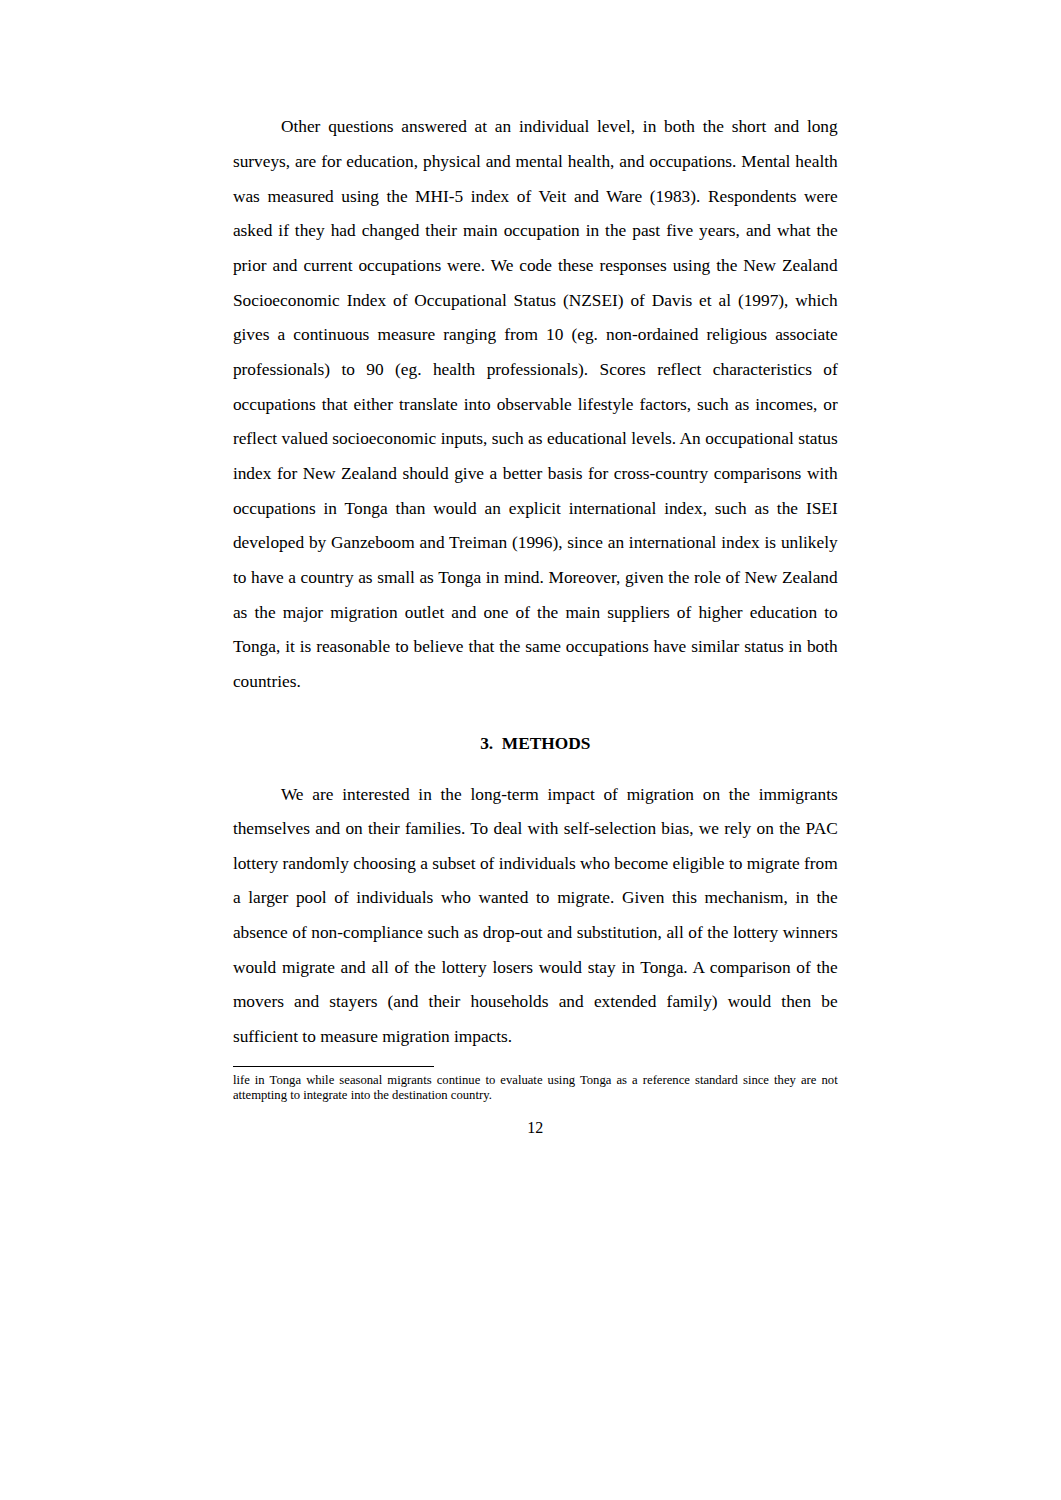Other questions answered at an individual level, in both the short and long surveys, are for education, physical and mental health, and occupations. Mental health was measured using the MHI-5 index of Veit and Ware (1983). Respondents were asked if they had changed their main occupation in the past five years, and what the prior and current occupations were. We code these responses using the New Zealand Socioeconomic Index of Occupational Status (NZSEI) of Davis et al (1997), which gives a continuous measure ranging from 10 (eg. non-ordained religious associate professionals) to 90 (eg. health professionals). Scores reflect characteristics of occupations that either translate into observable lifestyle factors, such as incomes, or reflect valued socioeconomic inputs, such as educational levels. An occupational status index for New Zealand should give a better basis for cross-country comparisons with occupations in Tonga than would an explicit international index, such as the ISEI developed by Ganzeboom and Treiman (1996), since an international index is unlikely to have a country as small as Tonga in mind. Moreover, given the role of New Zealand as the major migration outlet and one of the main suppliers of higher education to Tonga, it is reasonable to believe that the same occupations have similar status in both countries.
3. METHODS
We are interested in the long-term impact of migration on the immigrants themselves and on their families. To deal with self-selection bias, we rely on the PAC lottery randomly choosing a subset of individuals who become eligible to migrate from a larger pool of individuals who wanted to migrate. Given this mechanism, in the absence of non-compliance such as drop-out and substitution, all of the lottery winners would migrate and all of the lottery losers would stay in Tonga. A comparison of the movers and stayers (and their households and extended family) would then be sufficient to measure migration impacts.
life in Tonga while seasonal migrants continue to evaluate using Tonga as a reference standard since they are not attempting to integrate into the destination country.
12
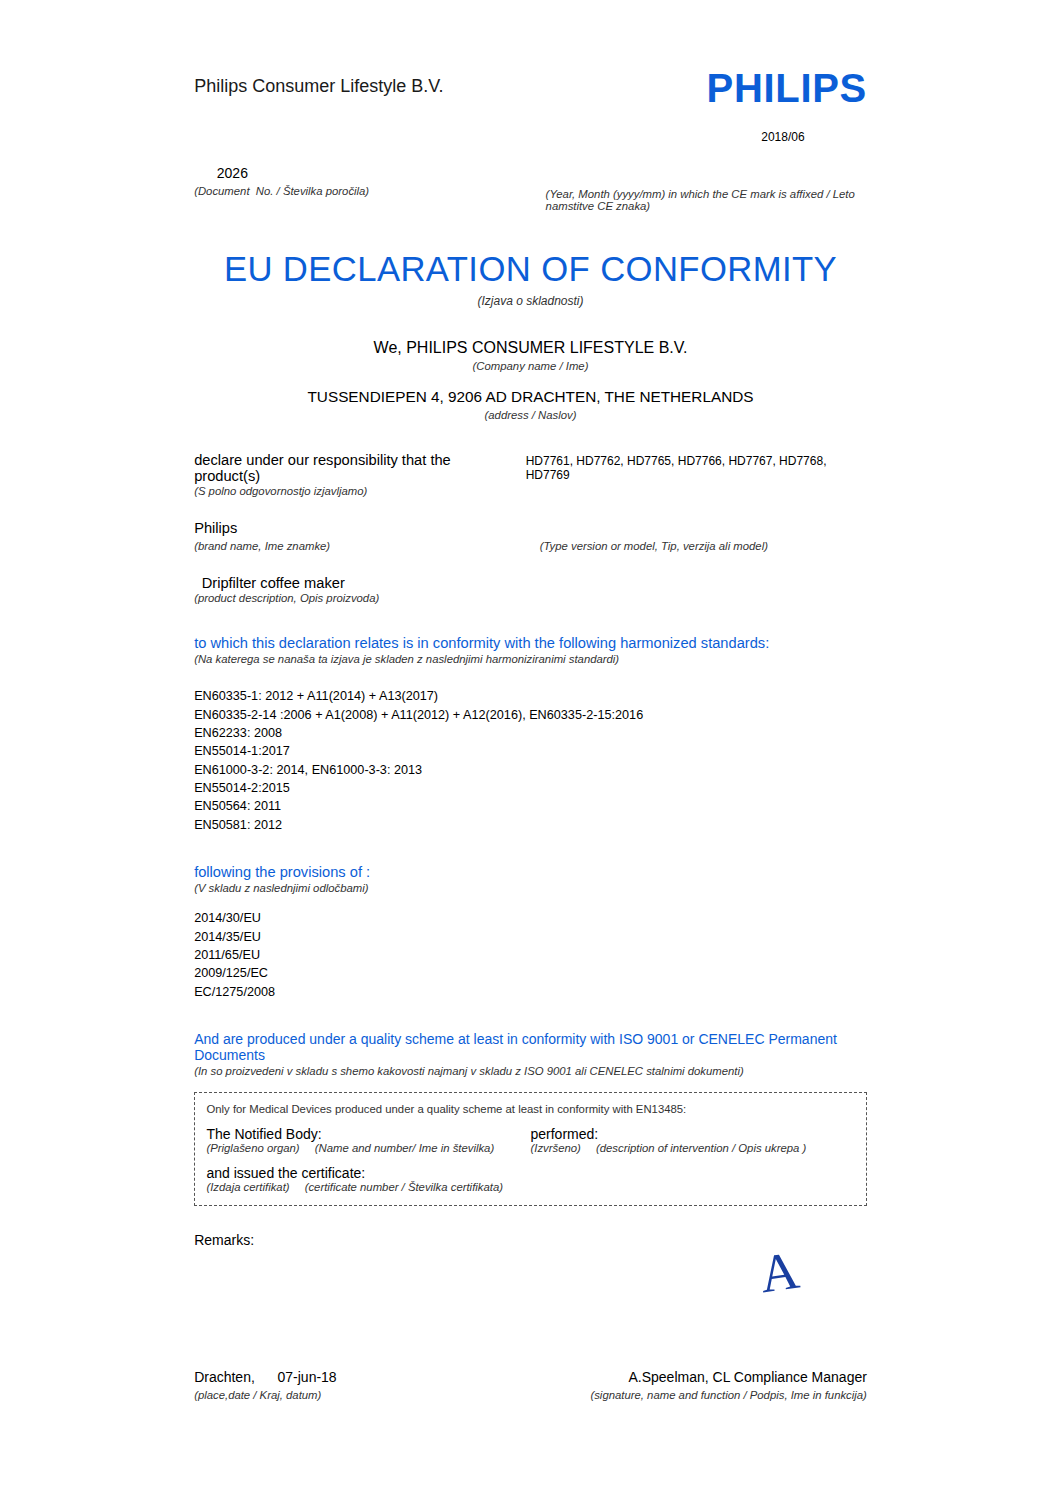Philips Consumer Lifestyle B.V.
PHILIPS
2018/06
2026
(Document No. / Številka poročila)
(Year, Month (yyyy/mm) in which the CE mark is affixed / Leto namstitve CE znaka)
EU DECLARATION OF CONFORMITY
(Izjava o skladnosti)
We, PHILIPS CONSUMER LIFESTYLE B.V.
(Company name / Ime)
TUSSENDIEPEN 4, 9206 AD DRACHTEN, THE NETHERLANDS
(address / Naslov)
declare under our responsibility that the product(s)
HD7761, HD7762, HD7765, HD7766, HD7767, HD7768, HD7769
(S polno odgovornostjo izjavljamo)
Philips
(brand name, Ime znamke)
(Type version or model, Tip, verzija ali model)
Dripfilter coffee maker
(product description, Opis proizvoda)
to which this declaration relates is in conformity with the following harmonized standards:
(Na katerega se nanaša ta izjava je skladen z naslednjimi harmoniziranimi standardi)
EN60335-1: 2012 + A11(2014) + A13(2017)
EN60335-2-14 :2006 + A1(2008) + A11(2012) + A12(2016), EN60335-2-15:2016
EN62233: 2008
EN55014-1:2017
EN61000-3-2: 2014, EN61000-3-3: 2013
EN55014-2:2015
EN50564: 2011
EN50581: 2012
following the provisions of :
(V skladu z naslednjimi odločbami)
2014/30/EU
2014/35/EU
2011/65/EU
2009/125/EC
EC/1275/2008
And are produced under a quality scheme at least in conformity with ISO 9001 or CENELEC Permanent Documents
(In so proizvedeni v skladu s shemo kakovosti najmanj v skladu z ISO 9001 ali CENELEC stalnimi dokumenti)
Only for Medical Devices produced under a quality scheme at least in conformity with EN13485:
The Notified Body:
(Priglašeno organ)
(Name and number/ Ime in številka)
performed:
(Izvršeno)
(description of intervention / Opis ukrepa )
and issued the certificate:
(Izdaja certifikat)
(certificate number / Številka certifikata)
Remarks:
A
Drachten, 07-jun-18
(place,date / Kraj, datum)
A.Speelman, CL Compliance Manager
(signature, name and function / Podpis, Ime in funkcija)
***
What is required:
Please give the records again word for word, omitting all images.

Result of the task:
Other questions answered at an individual level, in both the short and long surveys, are for education, physical and mental health, and occupations. Mental health was measured using the MHI-5 index of Veit and Ware (1983). Respondents were asked if they had changed their main occupation in the past five years, and what the prior and current occupations were. We code these responses using the New Zealand Socioeconomic Index of Occupational Status (NZSEI) of Davis et al (1997), which gives a continuous measure ranging from 10 (eg. non-ordained religious associate professionals) to 90 (eg. health professionals). Scores reflect characteristics of occupations that either translate into observable lifestyle factors, such as incomes, or reflect valued socioeconomic inputs, such as educational levels. An occupational status index for New Zealand should give a better basis for cross-country comparisons with occupations in Tonga than would an explicit international index, such as the ISEI developed by Ganzeboom and Treiman (1996), since an international index is unlikely to have a country as small as Tonga in mind. Moreover, given the role of New Zealand as the major migration outlet and one of the main suppliers of higher education to Tonga, it is reasonable to believe that the same occupations have similar status in both countries.
3. METHODS
We are interested in the long-term impact of migration on the immigrants themselves and on their families. To deal with self-selection bias, we rely on the PAC lottery randomly choosing a subset of individuals who become eligible to migrate from a larger pool of individuals who wanted to migrate. Given this mechanism, in the absence of non-compliance such as drop-out and substitution, all of the lottery winners would migrate and all of the lottery losers would stay in Tonga. A comparison of the movers and stayers (and their households and extended family) would then be sufficient to measure migration impacts.
life in Tonga while seasonal migrants continue to evaluate using Tonga as a reference standard since they are not attempting to integrate into the destination country.
12
Philips Consumer Lifestyle B.V.
PHILIPS
2018/06
2026
(Document No. / Številka poročila)
(Year, Month (yyyy/mm) in which the CE mark is affixed / Leto namstitve CE znaka)
EU DECLARATION OF CONFORMITY
(Izjava o skladnosti)
We, PHILIPS CONSUMER LIFESTYLE B.V.
(Company name / Ime)
TUSSENDIEPEN 4, 9206 AD DRACHTEN, THE NETHERLANDS
(address / Naslov)
declare under our responsibility that the product(s)
HD7761, HD7762, HD7765, HD7766, HD7767, HD7768, HD7769
(S polno odgovornostjo izjavljamo)
Philips
(brand name, Ime znamke)
(Type version or model, Tip, verzija ali model)
Dripfilter coffee maker
(product description, Opis proizvoda)
to which this declaration relates is in conformity with the following harmonized standards:
(Na katerega se nanaša ta izjava je skladen z naslednjimi harmoniziranimi standardi)
EN60335-1: 2012 + A11(2014) + A13(2017)
EN60335-2-14 :2006 + A1(2008) + A11(2012) + A12(2016), EN60335-2-15:2016
EN62233: 2008
EN55014-1:2017
EN61000-3-2: 2014, EN61000-3-3: 2013
EN55014-2:2015
EN50564: 2011
EN50581: 2012
following the provisions of :
(V skladu z naslednjimi odločbami)
2014/30/EU
2014/35/EU
2011/65/EU
2009/125/EC
EC/1275/2008
And are produced under a quality scheme at least in conformity with ISO 9001 or CENELEC Permanent Documents
(In so proizvedeni v skladu s shemo kakovosti najmanj v skladu z ISO 9001 ali CENELEC stalnimi dokumenti)
Only for Medical Devices produced under a quality scheme at least in conformity with EN13485:
The Notified Body:
(Priglašeno organ)
(Name and number/ Ime in številka)
performed:
(Izvršeno)
(description of intervention / Opis ukrepa )
and issued the certificate:
(Izdaja certifikat)
(certificate number / Številka certifikata)
Remarks:
A
Drachten, 07-jun-18
(place,date / Kraj, datum)
A.Speelman, CL Compliance Manager
(signature, name and function / Podpis, Ime in funkcija)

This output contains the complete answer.